I have one website called Default Web Site
on IIS that grabs all incoming traffic by using all unassigned IP address and omitting the hostname on the binding
So I can access it locally by going to the browser and typing in:
http://localhost/index.html
I can access it on another box in the Network, by opening up the browser and replacing local host with the machine name (webapps
) like this:
http://webapps/index.html
That all works fine.
Now I've added a second website that uses the hostname intra.company.com
in the binding for the site.
As mentioned in setting Host Name in IIS to www.example.com, I added the following to my hosts file located in C:\Windows\System32\drivers\etc
# localhost name resolution is handled within DNS itself.
# 127.0.0.1 localhost
# ::1 localhost
127.0.0.1 intra.company.com
Now, locally, I get the right page if I browse to:
http://intra.company.com/index.html
My question is, can I somehow navigate to that address from another computer, similar to how I was connecting to the site hosted on localhost.
Something like this:
http://webapps.intra.company.com/index.html
http://webapps/intra.company.com/index.html
http://webapps:intra.company.com/index.html
But none of those wild guesses at composing the url work.
Any Ideas?
Note 1: This might be resolvable through changing the DNS server on the network, but I can't access that for now, so I would like to see if there's a way route to a box plus a hostname.

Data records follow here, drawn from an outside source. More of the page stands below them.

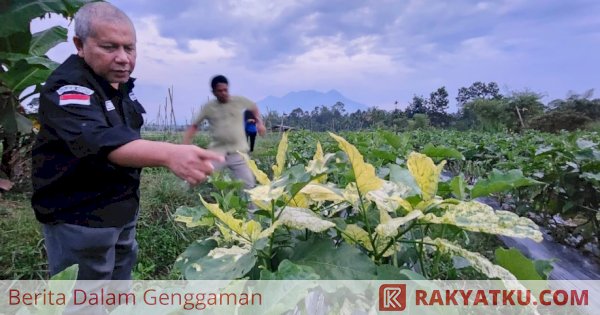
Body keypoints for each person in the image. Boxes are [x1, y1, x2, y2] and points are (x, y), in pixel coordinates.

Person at [31, 2, 223, 281]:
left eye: (129, 48)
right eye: (109, 48)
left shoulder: (121, 87)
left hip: (120, 211)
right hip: (80, 218)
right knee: (81, 302)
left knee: (117, 294)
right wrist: (169, 153)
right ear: (80, 45)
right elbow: (98, 139)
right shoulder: (70, 88)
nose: (123, 58)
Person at [183, 75, 266, 189]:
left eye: (225, 90)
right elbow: (194, 126)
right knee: (196, 177)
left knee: (249, 186)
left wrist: (259, 123)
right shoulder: (209, 107)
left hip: (238, 153)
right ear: (214, 92)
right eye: (220, 91)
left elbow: (253, 107)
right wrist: (185, 146)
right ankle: (183, 197)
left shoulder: (238, 101)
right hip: (217, 152)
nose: (223, 93)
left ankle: (252, 207)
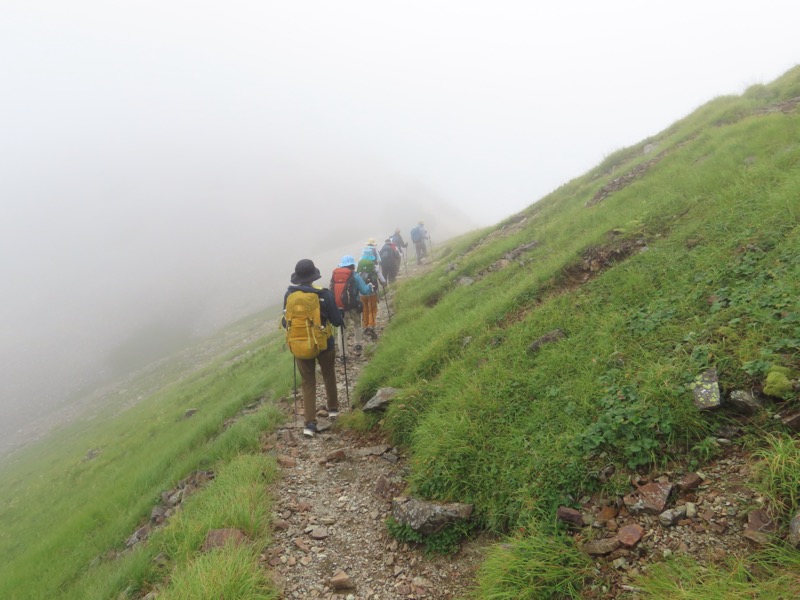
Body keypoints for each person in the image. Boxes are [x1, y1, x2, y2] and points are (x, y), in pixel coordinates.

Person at [283, 259, 344, 438]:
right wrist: (339, 315)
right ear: (313, 276)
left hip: (300, 345)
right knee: (328, 374)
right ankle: (333, 409)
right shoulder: (324, 294)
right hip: (324, 344)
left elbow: (285, 321)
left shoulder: (289, 295)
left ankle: (309, 423)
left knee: (308, 382)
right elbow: (336, 321)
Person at [330, 255, 371, 357]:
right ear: (352, 265)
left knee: (341, 330)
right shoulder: (355, 276)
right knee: (357, 325)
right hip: (354, 307)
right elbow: (364, 291)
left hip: (339, 308)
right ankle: (357, 344)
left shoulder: (335, 276)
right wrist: (370, 287)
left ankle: (343, 353)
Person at [357, 254, 385, 340]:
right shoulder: (374, 267)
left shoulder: (359, 268)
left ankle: (365, 326)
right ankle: (371, 326)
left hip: (362, 294)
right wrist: (383, 282)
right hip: (372, 292)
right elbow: (381, 277)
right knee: (373, 309)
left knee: (365, 309)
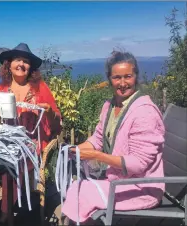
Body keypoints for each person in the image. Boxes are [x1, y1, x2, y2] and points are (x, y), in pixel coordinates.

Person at [61, 50, 166, 224]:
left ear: (136, 77)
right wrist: (76, 150)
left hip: (143, 189)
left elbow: (139, 164)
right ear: (109, 79)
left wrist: (96, 156)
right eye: (117, 77)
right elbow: (98, 139)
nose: (123, 83)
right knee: (76, 187)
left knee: (81, 191)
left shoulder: (145, 112)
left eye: (128, 76)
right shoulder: (110, 105)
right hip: (118, 181)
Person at [0, 43, 62, 225]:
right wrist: (0, 107)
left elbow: (56, 125)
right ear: (9, 64)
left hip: (31, 144)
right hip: (5, 143)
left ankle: (7, 213)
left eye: (26, 61)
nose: (21, 64)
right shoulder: (0, 90)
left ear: (31, 67)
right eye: (17, 60)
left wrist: (49, 113)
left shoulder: (41, 89)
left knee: (12, 165)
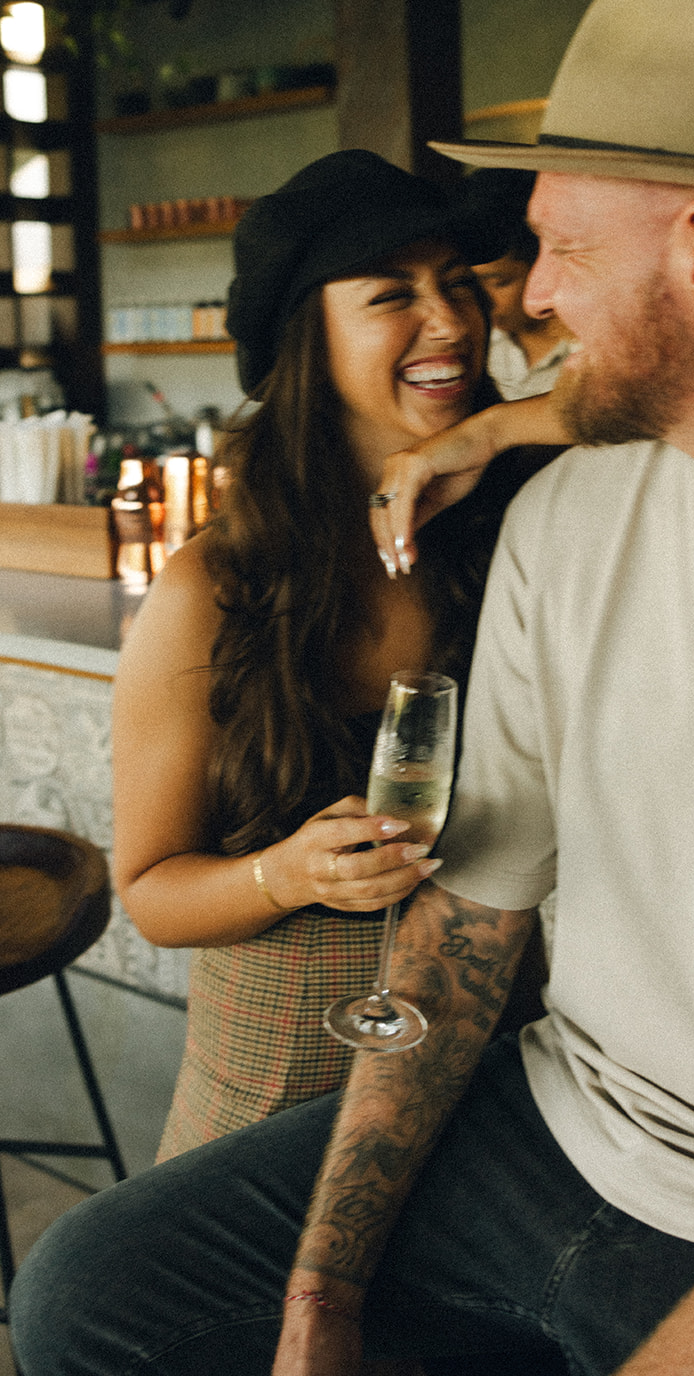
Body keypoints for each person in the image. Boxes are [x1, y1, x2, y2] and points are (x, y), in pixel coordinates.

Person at [11, 0, 694, 1376]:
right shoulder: (569, 518)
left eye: (558, 247)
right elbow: (465, 936)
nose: (532, 295)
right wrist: (319, 1290)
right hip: (559, 1129)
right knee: (95, 1292)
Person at [110, 148, 555, 1159]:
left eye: (458, 284)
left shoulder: (519, 524)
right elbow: (150, 892)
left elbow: (673, 412)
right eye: (393, 293)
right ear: (305, 335)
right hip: (274, 1083)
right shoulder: (207, 592)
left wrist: (492, 435)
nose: (449, 321)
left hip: (487, 1069)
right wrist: (288, 871)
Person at [456, 167, 577, 400]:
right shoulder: (471, 343)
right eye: (464, 283)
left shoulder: (591, 349)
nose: (482, 301)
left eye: (499, 282)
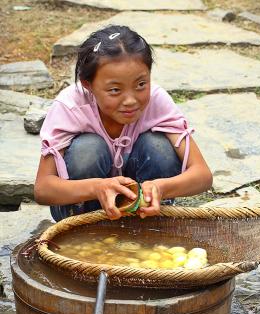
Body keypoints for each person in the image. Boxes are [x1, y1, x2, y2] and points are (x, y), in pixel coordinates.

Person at [35, 25, 212, 222]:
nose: (130, 100)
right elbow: (43, 189)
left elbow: (203, 175)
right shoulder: (70, 106)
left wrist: (161, 188)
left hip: (141, 209)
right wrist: (97, 188)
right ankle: (89, 231)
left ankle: (149, 219)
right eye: (114, 90)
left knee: (159, 146)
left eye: (141, 84)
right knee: (88, 148)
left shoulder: (156, 100)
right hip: (82, 211)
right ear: (88, 85)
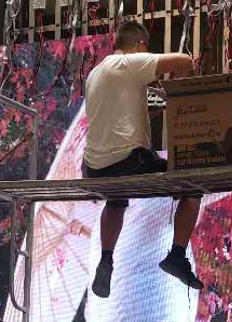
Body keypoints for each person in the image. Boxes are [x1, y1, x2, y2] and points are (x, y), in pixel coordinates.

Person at [83, 20, 204, 298]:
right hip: (129, 163)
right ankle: (176, 256)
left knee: (116, 200)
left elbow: (112, 118)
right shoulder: (129, 63)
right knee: (194, 183)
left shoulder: (95, 73)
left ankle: (106, 259)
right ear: (141, 46)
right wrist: (177, 95)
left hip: (94, 169)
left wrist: (146, 111)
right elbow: (184, 61)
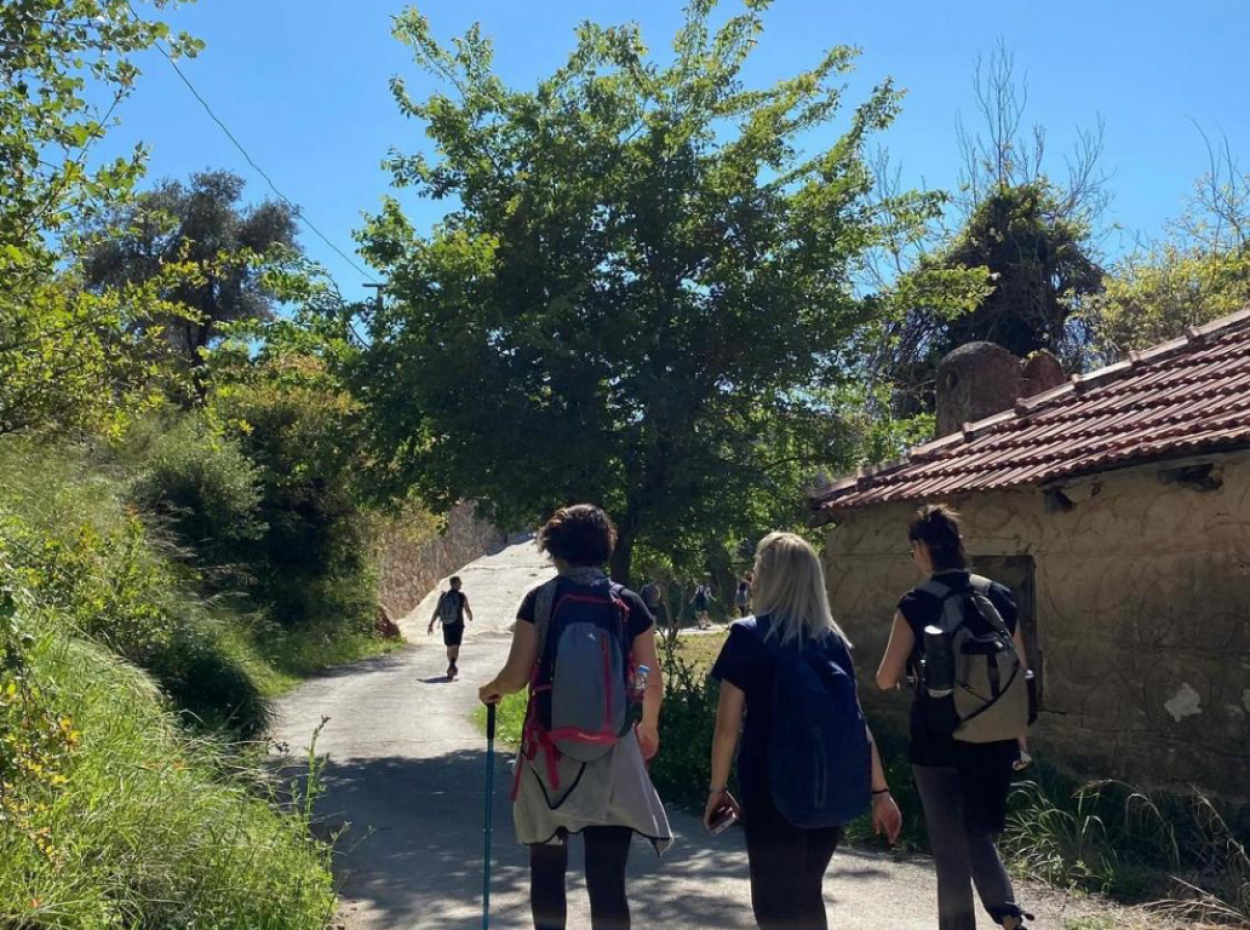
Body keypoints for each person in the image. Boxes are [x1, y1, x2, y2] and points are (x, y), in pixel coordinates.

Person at [480, 504, 671, 930]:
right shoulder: (629, 604)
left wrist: (490, 690)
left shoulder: (540, 600)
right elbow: (647, 676)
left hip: (548, 753)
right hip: (614, 746)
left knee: (547, 873)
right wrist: (647, 722)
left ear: (555, 549)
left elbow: (515, 676)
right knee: (608, 882)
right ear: (605, 548)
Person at [705, 532, 903, 930]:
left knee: (776, 906)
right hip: (831, 789)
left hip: (771, 789)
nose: (754, 575)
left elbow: (727, 728)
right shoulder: (833, 641)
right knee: (807, 893)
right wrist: (881, 792)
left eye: (759, 567)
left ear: (770, 577)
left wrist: (716, 789)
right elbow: (857, 723)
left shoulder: (748, 635)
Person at [875, 504, 1033, 930]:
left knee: (949, 851)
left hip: (937, 740)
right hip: (995, 736)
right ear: (959, 546)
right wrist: (1019, 739)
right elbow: (1019, 668)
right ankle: (1010, 917)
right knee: (978, 830)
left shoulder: (916, 602)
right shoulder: (998, 595)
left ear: (921, 549)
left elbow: (886, 677)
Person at [428, 575, 473, 680]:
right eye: (460, 582)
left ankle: (451, 664)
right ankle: (452, 664)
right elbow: (467, 609)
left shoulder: (443, 596)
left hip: (446, 625)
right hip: (458, 625)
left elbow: (437, 610)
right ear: (456, 584)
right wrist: (470, 616)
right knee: (456, 646)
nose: (461, 584)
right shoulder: (461, 596)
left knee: (449, 647)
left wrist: (431, 624)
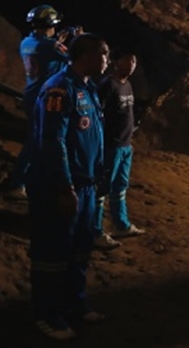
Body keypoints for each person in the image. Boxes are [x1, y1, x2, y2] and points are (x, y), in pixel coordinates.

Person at [27, 33, 109, 341]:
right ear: (86, 56)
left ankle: (74, 304)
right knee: (53, 252)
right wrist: (64, 186)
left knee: (79, 252)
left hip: (85, 185)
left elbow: (91, 137)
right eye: (104, 53)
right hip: (59, 186)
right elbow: (52, 141)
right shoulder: (59, 89)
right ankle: (46, 314)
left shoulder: (87, 88)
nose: (107, 60)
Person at [1, 5, 78, 200]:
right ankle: (19, 183)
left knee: (37, 139)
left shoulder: (27, 42)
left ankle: (24, 181)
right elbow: (74, 58)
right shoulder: (50, 46)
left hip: (31, 95)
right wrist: (76, 39)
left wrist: (56, 41)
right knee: (41, 141)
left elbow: (47, 51)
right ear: (50, 24)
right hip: (45, 98)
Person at [93, 51, 145, 250]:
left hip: (125, 146)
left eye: (134, 60)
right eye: (128, 59)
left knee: (120, 186)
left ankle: (121, 225)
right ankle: (95, 231)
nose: (132, 64)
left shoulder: (127, 85)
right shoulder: (108, 85)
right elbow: (98, 114)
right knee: (102, 188)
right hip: (111, 146)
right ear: (116, 62)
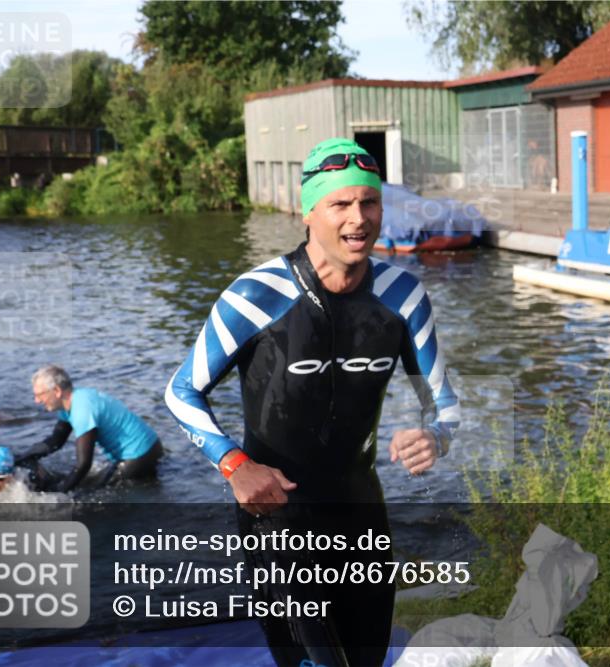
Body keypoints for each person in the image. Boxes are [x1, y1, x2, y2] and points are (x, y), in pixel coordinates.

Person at [165, 137, 460, 667]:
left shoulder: (404, 297)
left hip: (361, 511)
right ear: (308, 212)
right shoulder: (255, 296)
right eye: (340, 204)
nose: (359, 218)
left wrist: (432, 437)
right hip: (277, 516)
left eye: (369, 203)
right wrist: (235, 465)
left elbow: (443, 405)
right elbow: (182, 390)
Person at [23, 365, 162, 493]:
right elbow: (55, 441)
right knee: (87, 484)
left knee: (95, 494)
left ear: (57, 391)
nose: (37, 400)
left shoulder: (82, 410)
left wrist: (58, 494)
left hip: (140, 455)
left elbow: (83, 465)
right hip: (149, 446)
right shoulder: (73, 402)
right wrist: (24, 458)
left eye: (40, 395)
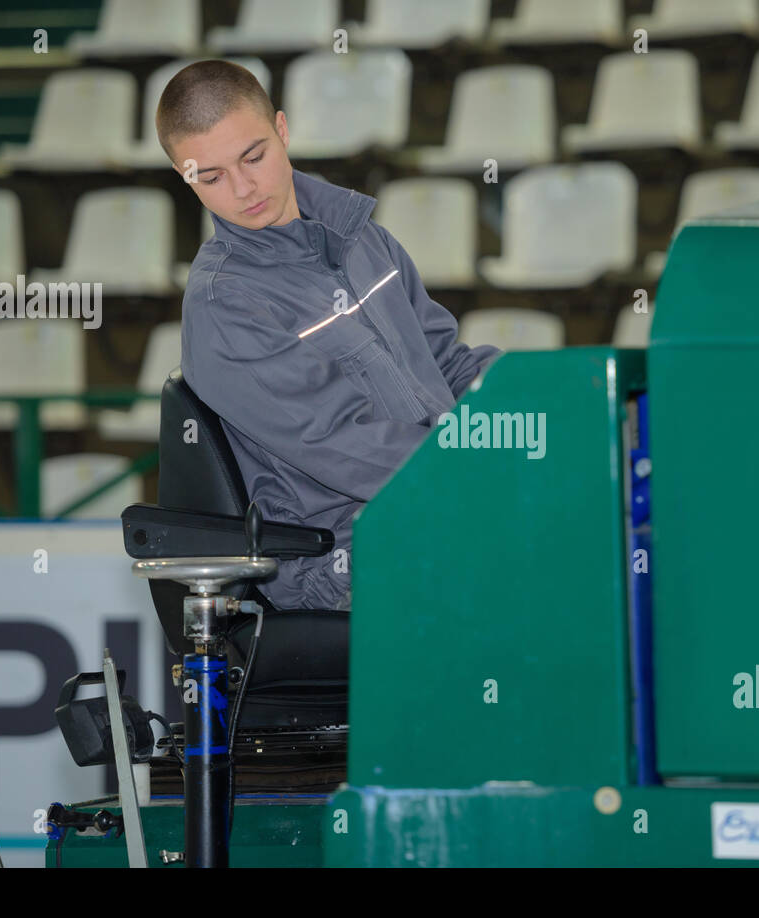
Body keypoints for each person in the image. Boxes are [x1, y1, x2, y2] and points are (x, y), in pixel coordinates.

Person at [156, 60, 501, 612]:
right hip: (342, 557)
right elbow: (346, 446)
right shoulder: (226, 305)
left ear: (283, 131)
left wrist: (543, 406)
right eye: (211, 176)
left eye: (254, 156)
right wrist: (487, 467)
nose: (244, 189)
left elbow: (447, 365)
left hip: (432, 503)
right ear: (185, 177)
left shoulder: (361, 237)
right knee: (553, 555)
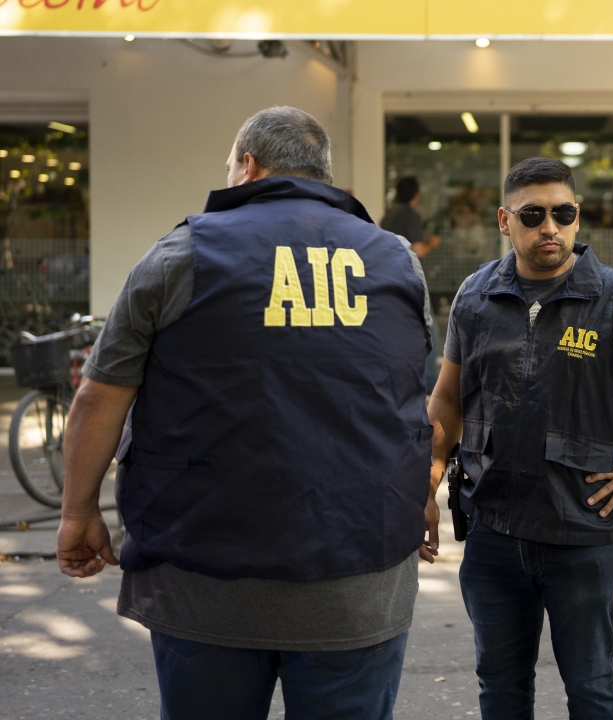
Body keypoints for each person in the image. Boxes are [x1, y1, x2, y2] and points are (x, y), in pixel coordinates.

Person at [55, 106, 439, 720]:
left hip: (204, 581)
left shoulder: (179, 254)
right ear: (323, 174)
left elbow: (99, 396)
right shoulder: (398, 261)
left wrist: (79, 512)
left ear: (248, 165)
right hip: (360, 578)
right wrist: (421, 495)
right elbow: (411, 401)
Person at [428, 157, 613, 720]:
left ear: (578, 218)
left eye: (563, 213)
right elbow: (446, 398)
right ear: (504, 220)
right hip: (492, 532)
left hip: (581, 534)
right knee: (500, 688)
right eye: (533, 214)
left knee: (591, 689)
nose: (550, 227)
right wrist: (432, 470)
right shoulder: (475, 296)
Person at [382, 175, 441, 391]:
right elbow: (417, 250)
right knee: (429, 330)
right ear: (416, 196)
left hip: (389, 278)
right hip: (411, 280)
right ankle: (429, 385)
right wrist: (432, 243)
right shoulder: (410, 215)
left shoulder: (387, 216)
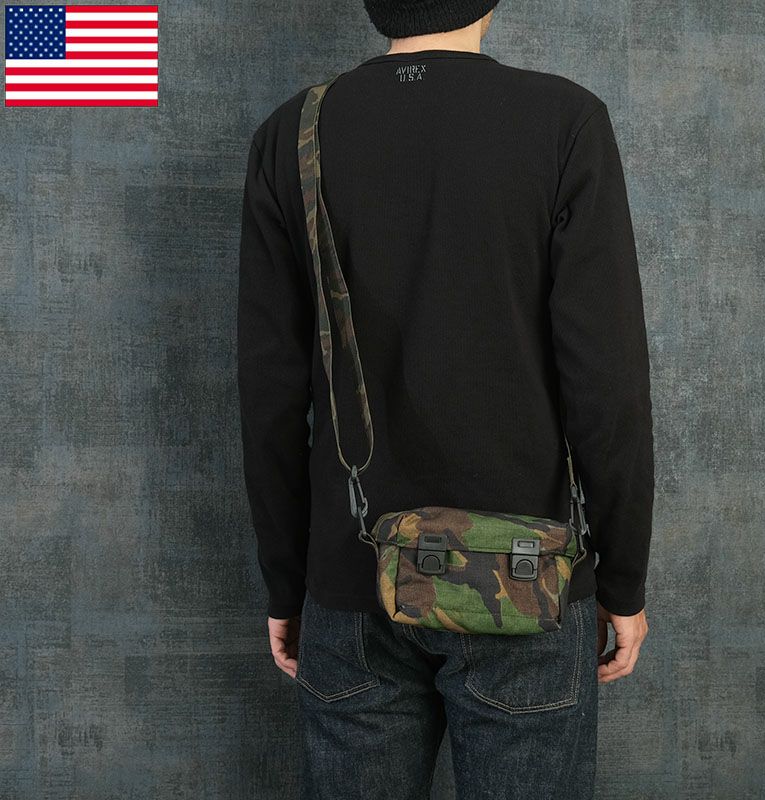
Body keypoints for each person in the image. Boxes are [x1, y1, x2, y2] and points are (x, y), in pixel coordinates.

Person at [237, 1, 654, 797]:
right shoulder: (564, 122)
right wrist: (623, 579)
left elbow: (269, 396)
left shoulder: (292, 134)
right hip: (527, 579)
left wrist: (286, 582)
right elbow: (609, 387)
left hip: (351, 582)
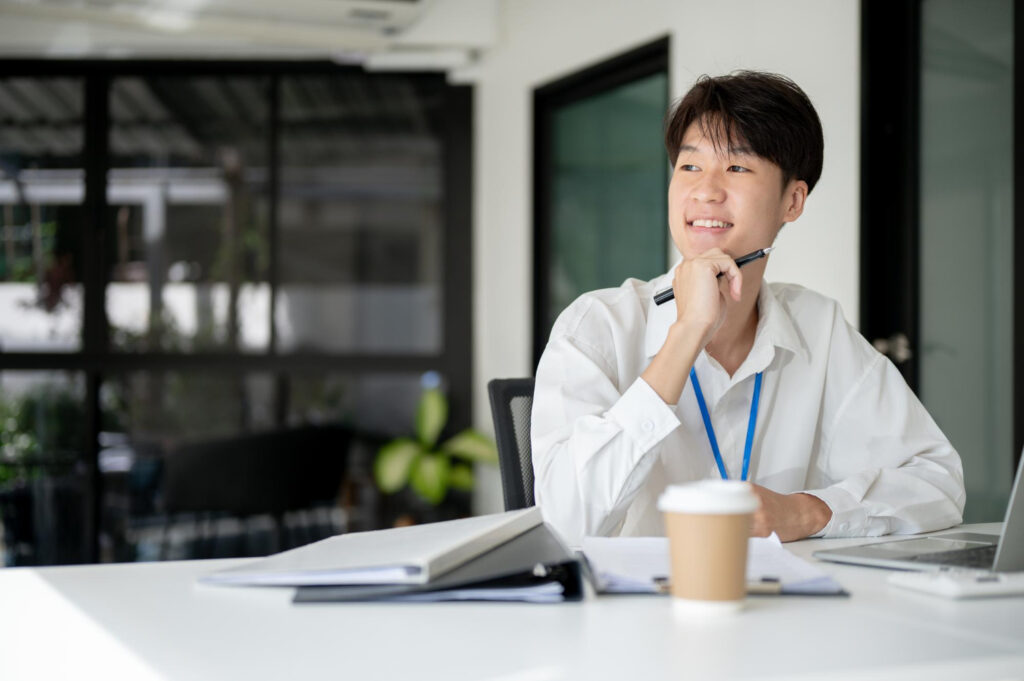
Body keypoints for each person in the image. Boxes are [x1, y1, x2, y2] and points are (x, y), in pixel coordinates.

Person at [531, 71, 965, 548]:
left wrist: (803, 512)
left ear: (792, 201)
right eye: (690, 167)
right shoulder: (596, 327)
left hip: (781, 610)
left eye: (737, 169)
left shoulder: (818, 328)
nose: (706, 191)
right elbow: (563, 524)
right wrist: (687, 332)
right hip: (634, 614)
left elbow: (936, 481)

Note 2: Also, I could add a virtual folder to the Default Web Site and redirect requests to localhost plus a folder name to the new website, but this feels like the wrong approach. I really do have two different websites that will resolve to different host names that have very different access patterns so keeping them separate seems ideal.
Remote clients need to be able to resolve that name, either via hosts file entries or via DNS. If you don't have access to the DNS server that those clients use then you'll have to create hosts file entries on those clients for that name.